Research at the University of Wisconsin-Madison’s Center for Healthy Minds has isolated the changes in pain-related brain activity that follow mindfulness training — pointing a way toward more targeted and precise pain treatment.
The study, published today (July 27) in The American Journal of Psychiatry, identified pathways in the brain specific to pain regulation on which activity is altered by the center’s eight-week Mindfulness Based Stress Reduction course.
These changes were not seen in participants who took a similar course without the mindfulness instruction — important new evidence that the brain changes are due to the mindfulness training itself, according to Joseph Wielgosz, who led the work while he was a graduate student at UW-Madison and is now a postdoctoral researcher at Stanford University. The study is the first to demonstrate pain-related brain changes from a standardized mindfulness course that is widely offered in clinical settings.
Around one-third of Americans experience pain-related problems, but common treatments — like medications and invasive procedures — don’t work for everyone and, according to Wielgosz, have contributed to an epidemic of addiction to prescription and illicit drugs.

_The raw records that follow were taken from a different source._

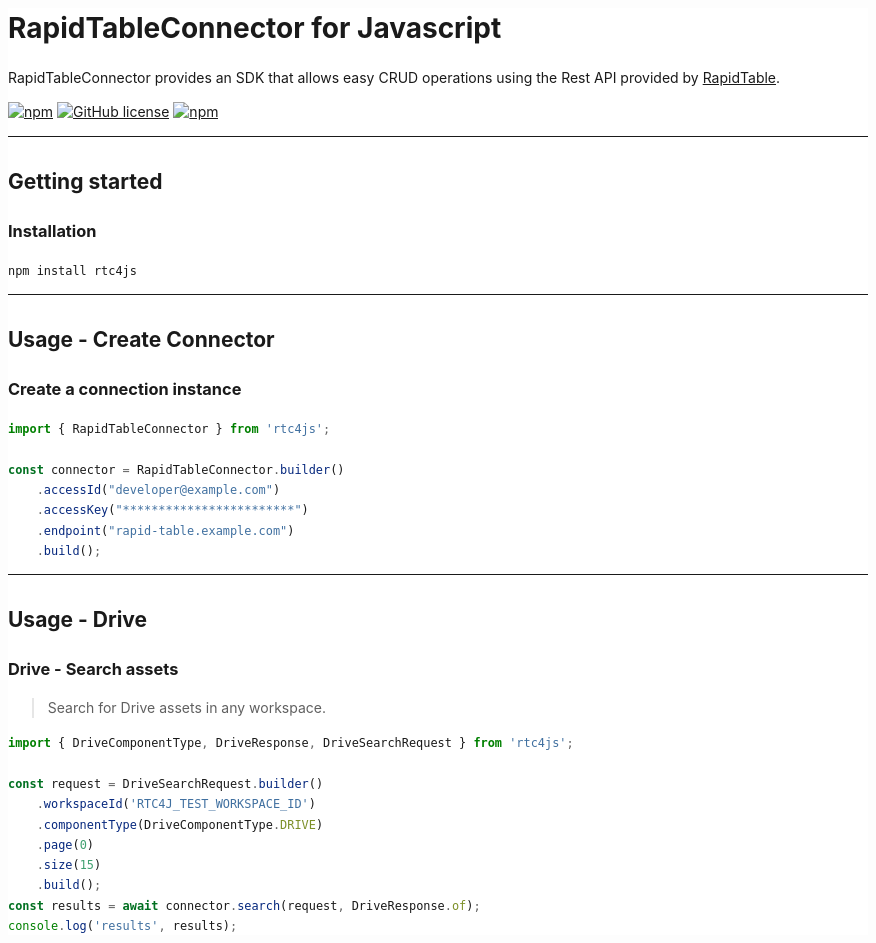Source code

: # RapidTableConnector for Javascript
RapidTableConnector provides an SDK that allows easy CRUD operations using the Rest API provided by [RapidTable](https://rapid-table.com/).


[![npm](https://img.shields.io/npm/v/rtc4js.svg)](https://www.npmjs.com/package/rtc4js)
[![GitHub license](https://img.shields.io/github/license/rapid-table/rapid-table-connector.svg)](https://github.com/rapid-table/rapid-table-connector)
[![npm](https://img.shields.io/bundlephobia/min/rtc4js.svg)](https://www.npmjs.com/package/rtc4js)

---

## Getting started
### Installation
```
npm install rtc4js
```

---

## Usage - Create Connector
### Create a connection instance
```js
import { RapidTableConnector } from 'rtc4js';

const connector = RapidTableConnector.builder()
    .accessId("developer@example.com")
    .accessKey("************************")
    .endpoint("rapid-table.example.com")
    .build();
```

---

## Usage - Drive
### Drive - Search assets
> Search for Drive assets in any workspace.
```js
import { DriveComponentType, DriveResponse, DriveSearchRequest } from 'rtc4js';

const request = DriveSearchRequest.builder()
    .workspaceId('RTC4J_TEST_WORKSPACE_ID')
    .componentType(DriveComponentType.DRIVE)
    .page(0)
    .size(15)
    .build();
const results = await connector.search(request, DriveResponse.of);
console.log('results', results);
```
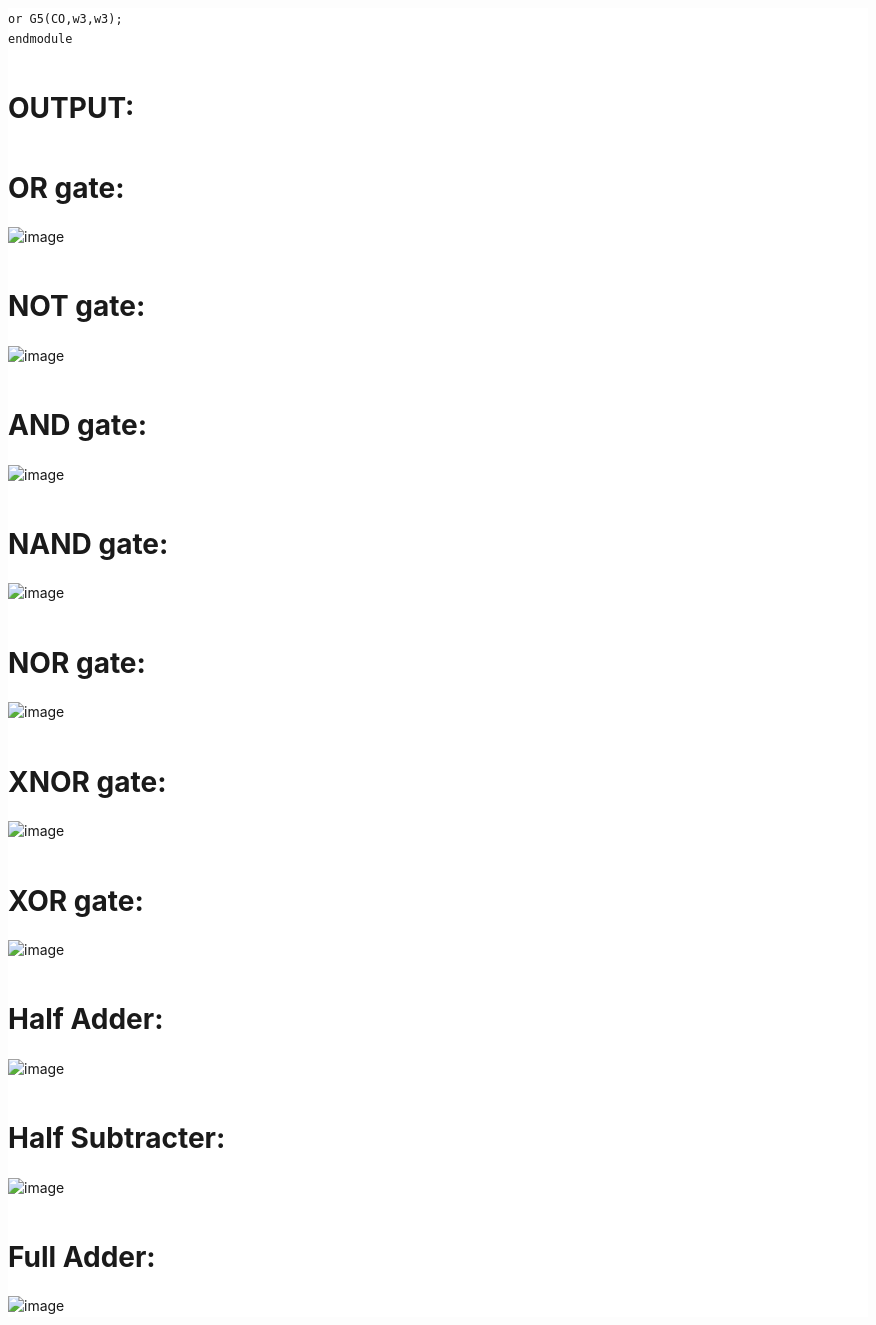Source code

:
 ```
or G5(CO,w3,w3);
endmodule
```

# OUTPUT:
# OR gate:
![image](https://github.com/abinazz/VLSI-LAB-EXP-1/assets/165630162/410c4042-a460-4754-8e1a-17012141bc93)

# NOT gate:
![image](https://github.com/abinazz/VLSI-LAB-EXP-1/assets/165630162/d0ff49d8-68b7-4c21-9038-d863fc4c4a59)

# AND gate:
![image](https://github.com/abinazz/VLSI-LAB-EXP-1/assets/165630162/9a26c7d7-b556-4f7d-94da-aa48d7f846f1)

# NAND gate: 
![image](https://github.com/abinazz/VLSI-LAB-EXP-1/assets/165630162/84899cdd-8d03-4d20-89b5-25be1eb13961)
# NOR gate:
![image](https://github.com/abinazz/VLSI-LAB-EXP-1/assets/165630162/a703d1a0-92b4-44e0-86d9-fd8c4b367e43)

# XNOR gate:
![image](https://github.com/abinazz/VLSI-LAB-EXP-1/assets/165630162/dc869d42-4404-46f5-8c0b-cd02ed274ee1)

# XOR gate:
![image](https://github.com/abinazz/VLSI-LAB-EXP-1/assets/165630162/e87000c0-e6c7-47d7-9c8c-8ebf55e1bd4b)

# Half Adder:
![image](https://github.com/abinazz/VLSI-LAB-EXP-1/assets/165630162/5f64f245-8618-4818-9cec-cd0a9e2b8363)

# Half Subtracter: 
![image](https://github.com/abinazz/VLSI-LAB-EXP-1/assets/165630162/0aa0b9dd-559f-4231-ae2d-7d3311415ffa)

# Full Adder:
![image](https://github.com/abinazz/VLSI-LAB-EXP-1/assets/165630162/b674eaf0-5d33-4d5d-9304-78a1c456b630)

Popular with patients and promising in its clinical outcomes, mindfulness training courses like MBSR have taken a central place in the drive for a more effective approach to pain management. By practicing nonjudgmental, “present-centered” awareness of mind and body, participants can learn to respond to pain with less distress and more psychological flexibility — which can ultimately lead to reductions in pain itself.
To measure neural pain response, study participants had their brains scanned while receiving a carefully controlled heat-based stimulus on their forearm. The researchers recorded two brain-wide signatures of pain-related activity, developed by collaborator Tor Wager, a professor of neuroscience at Dartmouth College. This innovative technique dramatically improves the ability to detect pain-related signals in the brain’s complex activity. Changes in signatures can also be more easily interpreted in psychological terms.
Participants in the MBSR course showed reduction in a signature associated with the sensory intensity of pain.
“Our finding supports the idea that for new practitioners, mindfulness training directly affects how sensory signals from the body are converted into a brain response,” says Wielgosz, whose work was supported by the National Institutes of Health.
The study also looked at longer-term mindfulness training. Intriguingly, practice on intensive meditation retreats was associated with changes in the neural signature for influences that shape pain indirectly — for example, differences in attention, beliefs and expectations, factors that often increase the perceived levels of distress in non-meditators.
“Just like an experienced athlete plays a sport differently than a first-timer, experienced mindfulness practitioners seem to use their mental ‘muscles’ differently in response to pain than first-time meditators,” Wielgosz says.
These findings help show the potential for mindfulness practice as a lifestyle behavior.
The study is also significant for the field of pain research in its use of brain-based measures of pain alongside the subjective ratings of the participants in a randomized trial. Pain researchers have long sought ways to biologically measure the effect of treatment.
“Looking at neural signatures together with patient experiences revealed insights about mindfulness that we could never have detected through either one alone,” Wielgosz says.
Thus, in addition to the insights it provides about mindfulness, the researchers believe that their study can also provide a model for future research, helping to untangle the complexity of pain and ultimately reduce the burden it places on our lives.
This work was supported by a grant from NIH’s National Center for Complementary and Alternative Medicine (P01AT004952).